Aku mengangguk saja sembari menghabiskan makananku. Kemudian buru-buru mandi dan berkemas.

"Bensin sudah Bapak belikan Kak, ini kuncinya ya."

"Memangnya warung sebelah sudah buka pak? Harusnya nanti biar aku saja di pom." ujarku seraya memakai jilbab di depan cermin.

Bapak diam memperhatikan, sementara aku mendadak merasakan hal janggal ketika melihat wajah Bapak di cermin.

Ah, tidak apa-apa.
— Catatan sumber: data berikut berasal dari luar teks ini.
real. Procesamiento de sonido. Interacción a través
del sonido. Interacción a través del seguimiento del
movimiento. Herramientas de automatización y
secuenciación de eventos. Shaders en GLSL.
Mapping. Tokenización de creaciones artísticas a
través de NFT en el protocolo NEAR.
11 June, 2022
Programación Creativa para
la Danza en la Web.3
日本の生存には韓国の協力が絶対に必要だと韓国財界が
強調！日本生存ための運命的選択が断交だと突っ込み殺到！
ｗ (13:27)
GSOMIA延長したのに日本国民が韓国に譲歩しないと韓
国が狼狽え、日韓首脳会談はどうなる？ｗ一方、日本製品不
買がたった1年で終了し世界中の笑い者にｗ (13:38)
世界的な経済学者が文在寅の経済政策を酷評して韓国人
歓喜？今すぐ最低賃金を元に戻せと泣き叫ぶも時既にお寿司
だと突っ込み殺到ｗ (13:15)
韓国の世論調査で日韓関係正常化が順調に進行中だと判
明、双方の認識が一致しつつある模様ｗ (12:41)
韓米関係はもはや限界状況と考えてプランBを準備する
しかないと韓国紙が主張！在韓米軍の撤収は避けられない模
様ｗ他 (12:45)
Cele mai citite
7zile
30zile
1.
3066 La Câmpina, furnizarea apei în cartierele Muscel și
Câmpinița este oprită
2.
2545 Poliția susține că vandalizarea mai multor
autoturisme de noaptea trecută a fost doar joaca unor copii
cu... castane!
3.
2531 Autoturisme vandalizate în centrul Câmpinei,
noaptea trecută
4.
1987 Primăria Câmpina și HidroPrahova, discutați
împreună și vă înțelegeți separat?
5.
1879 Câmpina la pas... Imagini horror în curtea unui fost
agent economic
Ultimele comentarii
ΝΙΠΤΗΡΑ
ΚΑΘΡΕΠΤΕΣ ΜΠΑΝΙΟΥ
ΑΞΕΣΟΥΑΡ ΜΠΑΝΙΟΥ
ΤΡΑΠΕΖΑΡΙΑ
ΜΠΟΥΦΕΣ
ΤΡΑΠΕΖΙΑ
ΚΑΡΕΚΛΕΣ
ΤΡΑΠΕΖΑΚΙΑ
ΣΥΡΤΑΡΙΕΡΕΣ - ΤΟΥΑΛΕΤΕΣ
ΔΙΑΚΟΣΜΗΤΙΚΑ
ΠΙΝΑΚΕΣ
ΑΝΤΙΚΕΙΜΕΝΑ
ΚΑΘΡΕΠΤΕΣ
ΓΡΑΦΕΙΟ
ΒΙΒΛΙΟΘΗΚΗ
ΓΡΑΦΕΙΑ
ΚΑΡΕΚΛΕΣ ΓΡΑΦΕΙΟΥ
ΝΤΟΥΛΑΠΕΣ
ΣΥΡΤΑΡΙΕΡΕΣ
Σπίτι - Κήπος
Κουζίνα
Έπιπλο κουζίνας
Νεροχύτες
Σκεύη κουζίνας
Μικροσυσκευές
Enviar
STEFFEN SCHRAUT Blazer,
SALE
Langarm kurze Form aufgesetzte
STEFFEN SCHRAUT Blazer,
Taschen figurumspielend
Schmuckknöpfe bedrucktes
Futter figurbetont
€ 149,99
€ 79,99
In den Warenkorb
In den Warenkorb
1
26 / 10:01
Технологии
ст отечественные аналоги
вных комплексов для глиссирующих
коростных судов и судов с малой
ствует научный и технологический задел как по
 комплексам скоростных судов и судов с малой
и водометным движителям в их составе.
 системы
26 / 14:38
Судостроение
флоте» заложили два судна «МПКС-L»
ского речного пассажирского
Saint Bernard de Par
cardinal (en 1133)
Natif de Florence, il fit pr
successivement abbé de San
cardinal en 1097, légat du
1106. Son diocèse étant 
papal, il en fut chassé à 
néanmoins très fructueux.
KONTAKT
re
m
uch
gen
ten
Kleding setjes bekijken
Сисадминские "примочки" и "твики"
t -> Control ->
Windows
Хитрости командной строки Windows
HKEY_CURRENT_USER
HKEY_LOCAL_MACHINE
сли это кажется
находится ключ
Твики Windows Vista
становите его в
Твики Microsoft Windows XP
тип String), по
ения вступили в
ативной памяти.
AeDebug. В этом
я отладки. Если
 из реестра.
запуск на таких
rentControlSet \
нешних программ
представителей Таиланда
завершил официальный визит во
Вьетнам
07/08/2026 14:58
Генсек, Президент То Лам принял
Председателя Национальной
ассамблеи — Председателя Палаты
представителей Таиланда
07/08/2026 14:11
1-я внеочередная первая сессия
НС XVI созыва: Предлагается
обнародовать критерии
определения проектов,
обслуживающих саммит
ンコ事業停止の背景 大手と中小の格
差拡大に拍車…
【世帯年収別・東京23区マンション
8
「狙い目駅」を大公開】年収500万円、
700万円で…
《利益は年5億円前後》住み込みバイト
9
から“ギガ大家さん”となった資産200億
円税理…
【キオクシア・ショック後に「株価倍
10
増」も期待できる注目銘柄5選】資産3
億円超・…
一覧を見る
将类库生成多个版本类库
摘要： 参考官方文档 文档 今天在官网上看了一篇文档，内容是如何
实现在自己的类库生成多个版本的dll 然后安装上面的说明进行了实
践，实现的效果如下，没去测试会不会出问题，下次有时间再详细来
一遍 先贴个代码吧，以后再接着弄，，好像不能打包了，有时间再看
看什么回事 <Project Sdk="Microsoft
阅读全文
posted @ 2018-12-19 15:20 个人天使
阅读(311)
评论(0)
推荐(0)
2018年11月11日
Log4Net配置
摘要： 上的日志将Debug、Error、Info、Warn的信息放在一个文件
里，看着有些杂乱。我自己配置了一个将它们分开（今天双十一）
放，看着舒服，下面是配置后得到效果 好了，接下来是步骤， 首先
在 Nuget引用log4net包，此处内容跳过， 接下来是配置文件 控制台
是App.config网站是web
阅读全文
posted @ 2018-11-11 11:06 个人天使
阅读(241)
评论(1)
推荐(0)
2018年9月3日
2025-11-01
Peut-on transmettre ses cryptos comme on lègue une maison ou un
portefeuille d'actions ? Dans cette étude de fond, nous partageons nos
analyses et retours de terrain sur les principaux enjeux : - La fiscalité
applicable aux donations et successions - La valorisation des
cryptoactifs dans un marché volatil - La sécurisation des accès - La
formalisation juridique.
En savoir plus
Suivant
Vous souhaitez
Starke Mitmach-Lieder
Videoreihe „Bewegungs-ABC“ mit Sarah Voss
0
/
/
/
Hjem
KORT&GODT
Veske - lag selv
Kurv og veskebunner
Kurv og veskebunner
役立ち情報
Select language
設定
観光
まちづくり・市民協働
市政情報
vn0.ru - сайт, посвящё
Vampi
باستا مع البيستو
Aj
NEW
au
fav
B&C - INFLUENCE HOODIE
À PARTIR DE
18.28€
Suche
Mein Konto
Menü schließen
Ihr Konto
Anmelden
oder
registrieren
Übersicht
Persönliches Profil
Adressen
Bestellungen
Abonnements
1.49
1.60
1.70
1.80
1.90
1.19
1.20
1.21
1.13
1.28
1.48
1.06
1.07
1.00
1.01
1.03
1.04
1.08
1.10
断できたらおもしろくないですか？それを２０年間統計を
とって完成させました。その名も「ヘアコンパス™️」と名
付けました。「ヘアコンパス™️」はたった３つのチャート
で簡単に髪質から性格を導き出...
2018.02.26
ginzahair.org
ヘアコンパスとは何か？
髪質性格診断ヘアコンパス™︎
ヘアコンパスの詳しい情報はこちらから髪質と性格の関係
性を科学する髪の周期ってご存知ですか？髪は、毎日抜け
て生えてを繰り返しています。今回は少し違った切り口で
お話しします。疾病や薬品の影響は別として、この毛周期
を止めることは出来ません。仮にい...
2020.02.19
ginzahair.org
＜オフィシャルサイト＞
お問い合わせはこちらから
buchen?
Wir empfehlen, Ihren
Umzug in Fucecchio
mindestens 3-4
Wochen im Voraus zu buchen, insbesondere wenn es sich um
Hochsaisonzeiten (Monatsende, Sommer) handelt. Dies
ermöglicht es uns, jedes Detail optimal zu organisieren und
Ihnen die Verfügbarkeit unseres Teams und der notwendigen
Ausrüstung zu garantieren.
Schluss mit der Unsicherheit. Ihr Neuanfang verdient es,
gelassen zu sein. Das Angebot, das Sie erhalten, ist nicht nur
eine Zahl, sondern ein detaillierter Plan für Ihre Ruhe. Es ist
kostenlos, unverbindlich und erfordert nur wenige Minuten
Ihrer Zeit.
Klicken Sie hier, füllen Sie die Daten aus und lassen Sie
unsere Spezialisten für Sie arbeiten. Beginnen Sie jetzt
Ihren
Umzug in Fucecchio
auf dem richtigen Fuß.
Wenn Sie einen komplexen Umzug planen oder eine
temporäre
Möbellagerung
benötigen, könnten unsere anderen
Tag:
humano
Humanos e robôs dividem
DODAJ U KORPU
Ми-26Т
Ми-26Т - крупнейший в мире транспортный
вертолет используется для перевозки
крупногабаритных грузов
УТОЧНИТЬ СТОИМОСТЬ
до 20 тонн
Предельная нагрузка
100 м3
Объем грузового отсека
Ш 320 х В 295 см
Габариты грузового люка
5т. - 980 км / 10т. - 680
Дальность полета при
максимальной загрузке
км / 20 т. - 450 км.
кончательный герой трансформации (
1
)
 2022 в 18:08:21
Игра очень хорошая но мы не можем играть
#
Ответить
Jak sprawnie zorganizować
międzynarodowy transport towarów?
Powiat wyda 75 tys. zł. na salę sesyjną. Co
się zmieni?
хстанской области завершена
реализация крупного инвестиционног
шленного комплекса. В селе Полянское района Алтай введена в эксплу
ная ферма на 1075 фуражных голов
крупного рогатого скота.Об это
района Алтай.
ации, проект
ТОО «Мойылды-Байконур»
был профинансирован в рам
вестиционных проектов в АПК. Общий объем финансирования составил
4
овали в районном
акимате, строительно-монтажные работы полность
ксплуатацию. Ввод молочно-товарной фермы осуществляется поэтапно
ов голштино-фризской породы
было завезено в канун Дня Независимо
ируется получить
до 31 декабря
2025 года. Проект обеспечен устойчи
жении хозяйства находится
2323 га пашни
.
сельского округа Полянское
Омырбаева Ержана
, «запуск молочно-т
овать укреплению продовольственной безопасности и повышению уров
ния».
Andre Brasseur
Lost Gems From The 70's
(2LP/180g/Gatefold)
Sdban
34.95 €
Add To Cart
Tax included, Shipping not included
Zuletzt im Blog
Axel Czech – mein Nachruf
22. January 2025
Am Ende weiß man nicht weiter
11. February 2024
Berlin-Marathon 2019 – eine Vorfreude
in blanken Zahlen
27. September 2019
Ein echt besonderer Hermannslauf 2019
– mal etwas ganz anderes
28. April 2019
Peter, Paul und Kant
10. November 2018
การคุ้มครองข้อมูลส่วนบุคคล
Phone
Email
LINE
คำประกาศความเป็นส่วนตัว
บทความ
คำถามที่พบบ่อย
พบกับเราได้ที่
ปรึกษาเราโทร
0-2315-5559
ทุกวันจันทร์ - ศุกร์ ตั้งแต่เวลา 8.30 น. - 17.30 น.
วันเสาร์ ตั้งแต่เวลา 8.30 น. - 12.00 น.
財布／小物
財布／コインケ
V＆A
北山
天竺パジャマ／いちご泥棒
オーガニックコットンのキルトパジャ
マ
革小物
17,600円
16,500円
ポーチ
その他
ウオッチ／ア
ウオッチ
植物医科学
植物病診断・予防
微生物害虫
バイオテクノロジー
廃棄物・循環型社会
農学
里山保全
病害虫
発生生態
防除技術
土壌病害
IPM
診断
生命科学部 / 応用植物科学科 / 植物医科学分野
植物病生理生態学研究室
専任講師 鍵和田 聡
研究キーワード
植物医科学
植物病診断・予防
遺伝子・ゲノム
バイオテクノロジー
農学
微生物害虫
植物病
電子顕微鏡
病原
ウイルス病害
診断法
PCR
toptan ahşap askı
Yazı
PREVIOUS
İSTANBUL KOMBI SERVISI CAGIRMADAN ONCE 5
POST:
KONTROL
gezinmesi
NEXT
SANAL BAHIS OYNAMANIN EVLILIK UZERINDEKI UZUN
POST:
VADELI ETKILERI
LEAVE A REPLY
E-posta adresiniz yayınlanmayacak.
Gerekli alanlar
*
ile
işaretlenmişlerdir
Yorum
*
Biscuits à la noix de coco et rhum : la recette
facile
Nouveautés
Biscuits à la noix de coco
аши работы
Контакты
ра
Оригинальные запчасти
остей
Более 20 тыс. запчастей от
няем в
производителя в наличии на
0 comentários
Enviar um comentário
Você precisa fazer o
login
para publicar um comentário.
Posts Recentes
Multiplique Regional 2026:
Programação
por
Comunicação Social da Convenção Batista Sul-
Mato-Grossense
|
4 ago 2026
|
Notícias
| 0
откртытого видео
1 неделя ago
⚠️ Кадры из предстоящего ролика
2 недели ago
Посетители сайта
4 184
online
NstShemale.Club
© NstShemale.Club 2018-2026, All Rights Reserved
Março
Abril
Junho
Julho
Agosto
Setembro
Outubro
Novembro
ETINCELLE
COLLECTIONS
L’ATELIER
Hanya perasaanku saja.

Aku segera mengambil tas kemudian ke motorku. Bapak dan Mama sudah menunggu disana.

"Aku berangkat dulu ya, doakan aku semoga pekerjaanku lancar."

"Iya Kak, Mama doakan yang terbaik."ucap Mama sambil memberikan helm.

"Pak?"tanyaku ketika melihat Bapak diam saja.

"Eh?-Ya, Bapak doakan juga."

"Bapak kenapa? Sakit?"Aku menatap Bapak penuh selidik.

"Tidak, sudah sana berangkat, hati-hati di jalan."

Dengan perasaan seperti ada yang kurang aku mengalihkan pandangan dari Bapak.

"Ah baiklah, aku berangkat."

Aku tidak tahu ada apa, tapi yang jelas aku merasa ada yang salah.
Semoga hanya sebatas kekhawatiran karena bangun kesiangan saja.